Mudik bareng Anak Naik Motor? Pastikan Pertimbangkan & Siapkan Hal Ini!
Author: Dhia Priyanka
18 Mar 2026
Topik: Mudik, Lebaran, Tips Parenting, Tips
Mudik naik motor dengan anak sering jadi pilihan karena lebih fleksibel dan bisa menghindari macet panjang. Tapi dibanding moda transportasi lain, risikonya juga lebih tinggi, terutama untuk bayi dan balita yang tubuhnya masih sangat rentan terhadap cedera, kelelahan, dan paparan lingkungan.
Oleh karena itu, bukan sekadar “bisa atau tidak”, tapi seberapa aman perjalanan itu untuk anak yang perlu jadi pertimbangan utama.
1. Pertimbangkan Usia Anak
Secara umum, bayi (terutama di bawah 1 tahun) sangat tidak disarankan naik motor jarak jauh. Leher dan tulang belakangnya masih belum kuat, belum lagi risiko debu, angin, dan suhu.
Untuk balita, perjalanan masih mungkin dilakukan, tetapi harus dengan durasi terbatas dan pengamanan ekstra.
2. Gunakan Perlengkapan Keselamatan Lengkap
Ini wajib, bukan opsional. Pastikan anak menggunakan:
- Helm khusus anak dengan ukuran pas
- Jaket untuk melindungi dari angin
- Sarung tangan & celana panjang
- Sepatu (hindari sandal lepas)
Untuk orang tua, gunakan helm SNI, jaket, dan perlengkapan standar berkendara aman.
3. Posisi Duduk Anak Harus Aman
Idealnya:
- Anak duduk di tengah (di antara dua orang dewasa)
- Tidak disarankan anak duduk di depan untuk perjalanan jauh
- Pastikan anak tidak mengantuk dalam posisi duduk tanpa penopang
Jika anak tertidur, risiko jatuh meningkat, jadi perlu ekstra waspada.
4. Batasi Durasi Perjalanan & Sering Istirahat
Anak mudah lelah dan bosan.
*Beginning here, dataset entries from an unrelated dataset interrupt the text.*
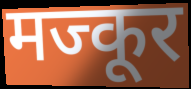
मज्कूर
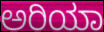
ಅರಿಯಾ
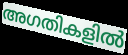
അഗതികളിൽ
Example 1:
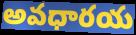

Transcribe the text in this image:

అవధారయ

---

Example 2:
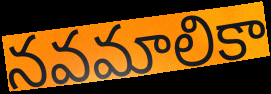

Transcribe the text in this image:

నవమాలికా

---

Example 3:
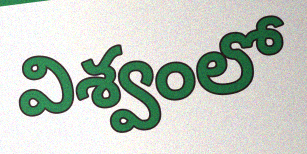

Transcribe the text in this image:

విశ్వంలో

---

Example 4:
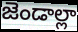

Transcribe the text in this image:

జెండాల్లా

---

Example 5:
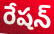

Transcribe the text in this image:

రేషన్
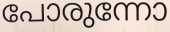
പോരുന്നോ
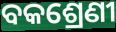
ବକଶ୍ରେଣୀ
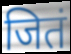
जितं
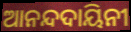
ଆନନ୍ଦଦାୟିନୀ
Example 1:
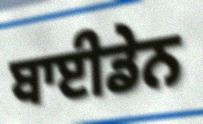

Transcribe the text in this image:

ਬਾਈਡੇਨ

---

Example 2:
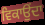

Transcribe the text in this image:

ਵਿਕਾਉੰਦਾ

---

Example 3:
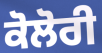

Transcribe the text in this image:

ਕੋਲੋਰੀ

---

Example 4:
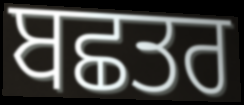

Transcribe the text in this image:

ਬਛਤਰ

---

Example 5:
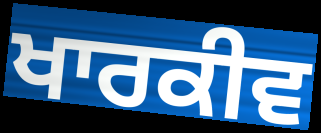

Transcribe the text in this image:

ਖਾਰਕੀਵ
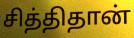
சித்திதான்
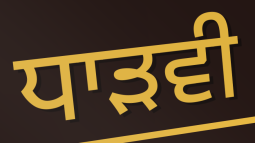
ਧਾੜਵੀ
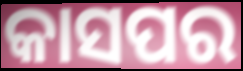
କାସପର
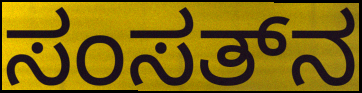
ಸಂಸತ್‌ನ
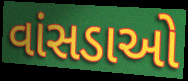
વાંસડાઓ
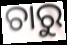
ଚାରୁ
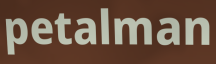
petalman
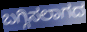
ಬಗ್ಗಿಸಲಾಗದ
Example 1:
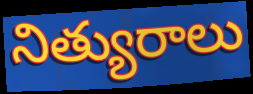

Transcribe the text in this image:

నిత్యురాలు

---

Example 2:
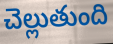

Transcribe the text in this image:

చెల్లుతుంది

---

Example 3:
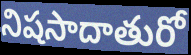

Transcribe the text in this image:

నిషసాదాతురో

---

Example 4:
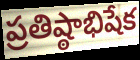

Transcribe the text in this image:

ప్రతిష్ఠాభిషేక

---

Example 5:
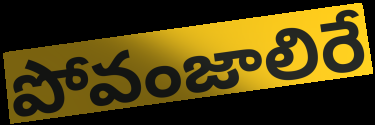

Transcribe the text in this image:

పోవంజాలిరే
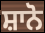
ਸ਼ਾਨੋ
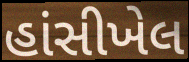
હાંસીખેલ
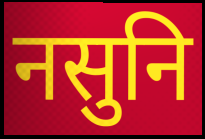
नसुनि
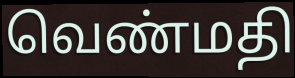
வெண்மதி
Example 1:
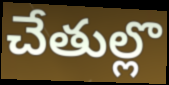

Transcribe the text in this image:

చేతుల్లొ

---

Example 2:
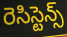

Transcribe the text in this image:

రెసిస్టెన్స్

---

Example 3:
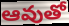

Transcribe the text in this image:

ఆవుతో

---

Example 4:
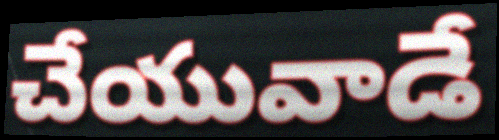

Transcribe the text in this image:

చేయువాడే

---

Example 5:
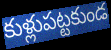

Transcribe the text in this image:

కుళ్లుపట్టకుండ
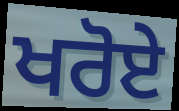
ਖਰੋਏ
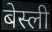
बेस्ली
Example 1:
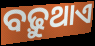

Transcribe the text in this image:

ବଢ଼ୁଥାଏ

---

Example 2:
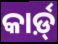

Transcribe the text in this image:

କାର୍ଡ଼୍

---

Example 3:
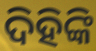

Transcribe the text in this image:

ଦିହିଙ୍କି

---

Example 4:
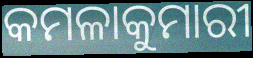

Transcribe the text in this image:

କମଳାକୁମାରୀ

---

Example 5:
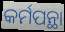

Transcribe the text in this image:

କର୍ମପନ୍ଥା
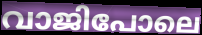
വാജിപോലെ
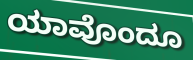
ಯಾವೊಂದೂ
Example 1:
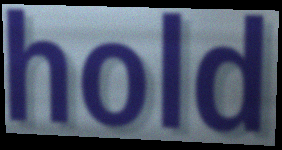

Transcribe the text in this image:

hold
Jangan memaksakan perjalanan panjang tanpa jeda.
Idealnya:
- Istirahat setiap 1–2 jam
- Beri waktu anak untuk turun, bergerak, makan, dan minum
Ini penting untuk mencegah kelelahan dan menjaga kondisi anak tetap stabil.
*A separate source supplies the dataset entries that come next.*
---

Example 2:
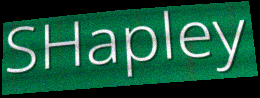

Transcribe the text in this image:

SHapley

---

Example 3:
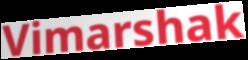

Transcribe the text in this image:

Vimarshak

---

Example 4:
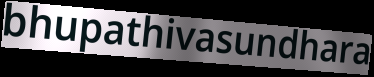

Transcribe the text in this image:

bhupathivasundhara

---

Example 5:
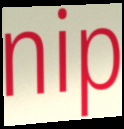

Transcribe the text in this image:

nip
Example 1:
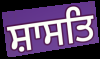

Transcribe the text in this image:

ਸ਼ਾਸਤਿ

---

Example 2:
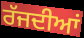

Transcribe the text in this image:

ਰੱਜਦੀਆਂ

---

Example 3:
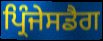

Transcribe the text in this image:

ਪ੍ਰਿੰਜੇਸਡੈਗ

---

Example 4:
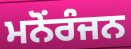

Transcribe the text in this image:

ਮਨੋਂਰੰਜਨ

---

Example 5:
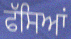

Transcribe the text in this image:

ਫੱਸਿਆਂ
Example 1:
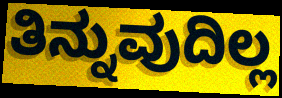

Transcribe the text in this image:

ತಿನ್ನುವುದಿಲ್ಲ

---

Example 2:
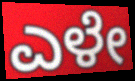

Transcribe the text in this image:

ಎಳೇ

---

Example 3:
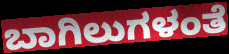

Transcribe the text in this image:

ಬಾಗಿಲುಗಳಂತೆ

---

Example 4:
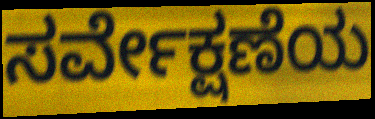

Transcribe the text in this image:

ಸರ್ವೇಕ್ಷಣೆಯ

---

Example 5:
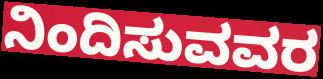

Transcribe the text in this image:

ನಿಂದಿಸುವವರ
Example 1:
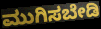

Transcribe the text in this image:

ಮುಗಿಸಬೇಡಿ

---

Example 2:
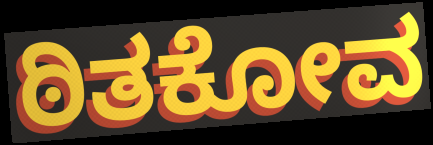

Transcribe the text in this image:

ಠಿತಕೋವ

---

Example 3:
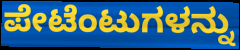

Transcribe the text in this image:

ಪೇಟೆಂಟುಗಳನ್ನು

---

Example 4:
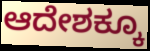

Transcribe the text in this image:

ಆದೇಶಕ್ಕೂ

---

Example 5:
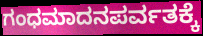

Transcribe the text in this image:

ಗಂಧಮಾದನಪರ್ವತಕ್ಕೆ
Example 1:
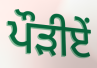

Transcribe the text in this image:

ਪੌੜੀਏਂ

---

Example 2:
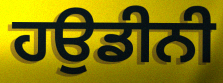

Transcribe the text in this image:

ਹਉਡੀਨੀ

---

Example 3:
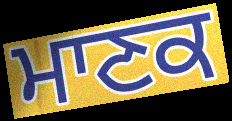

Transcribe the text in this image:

ਮਾਣਕ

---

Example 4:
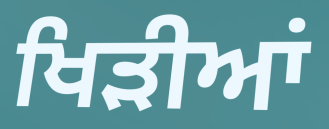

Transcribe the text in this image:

ਖਿੜੀਆਂ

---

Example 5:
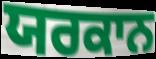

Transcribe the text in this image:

ਯਰਕਾਨ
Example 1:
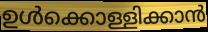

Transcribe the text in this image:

ഉൾക്കൊള്ളിക്കാൻ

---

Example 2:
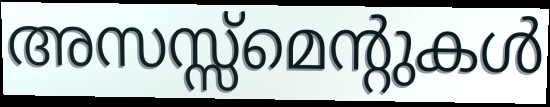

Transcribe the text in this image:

അസസ്സ്മെന്റുകൾ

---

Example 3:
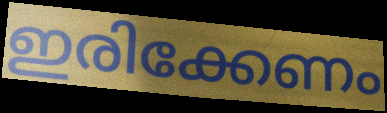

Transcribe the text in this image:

ഇരിക്കേണം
5. Perhatikan Cuaca dan Kondisi Jalan
Hindari:
- Perjalanan saat hujan deras
- Panas terik ekstrem
- Jalanan dengan risiko tinggi (berlubang, licin, atau padat ekstrem)
Paparan cuaca ekstrem bisa membuat anak cepat sakit atau dehidrasi.
6. Siapkan Kebutuhan Anak yang Mudah Dijangkau
Bawa tas kecil berisi:
- Air minum / susu
- Snack
- Tisu & tisu basah
- Baju ganti
- Obat dasar (penurun panas, dan lain-lain)
Pastikan mudah diambil tanpa harus bongkar barang banyak.
7. Jaga Kebersihan dan Paparan Lingkungan
Anak lebih rentan terhadap debu dan polusi.
Gunakan:
- Masker (untuk anak yang sudah cukup besar)
- Penutup tambahan seperti buff atau pelindung wajah
Usahakan tidak terlalu sering berhenti di tempat yang penuh asap kendaraan.
8. Kenali Batas Anak (dan Orang Tua)
Kalau anak sudah mulai:
- Rewel terus
- Terlihat sangat lelah
- Tidak nyaman
Itu tanda perlu berhenti. Jangan dipaksakan demi “cepat sampai”.
Mudik naik motor dengan anak bukan sekadar soal sampai tujuan, tapi tentang menjaga keselamatan sepanjang perjalanan. Dibanding orang dewasa, anak jauh lebih rentan terhadap risiko di jalan.
Kalau memang harus naik motor, pastikan semua aspek keamanan, kenyamanan, dan kondisi anak benar-benar diperhatikan. Sebab pada akhirnya, perjalanan yang aman jauh lebih penting daripada perjalanan yang cepat.
Selamat mudik dan semoga selamat sampai tujuan, MomDad!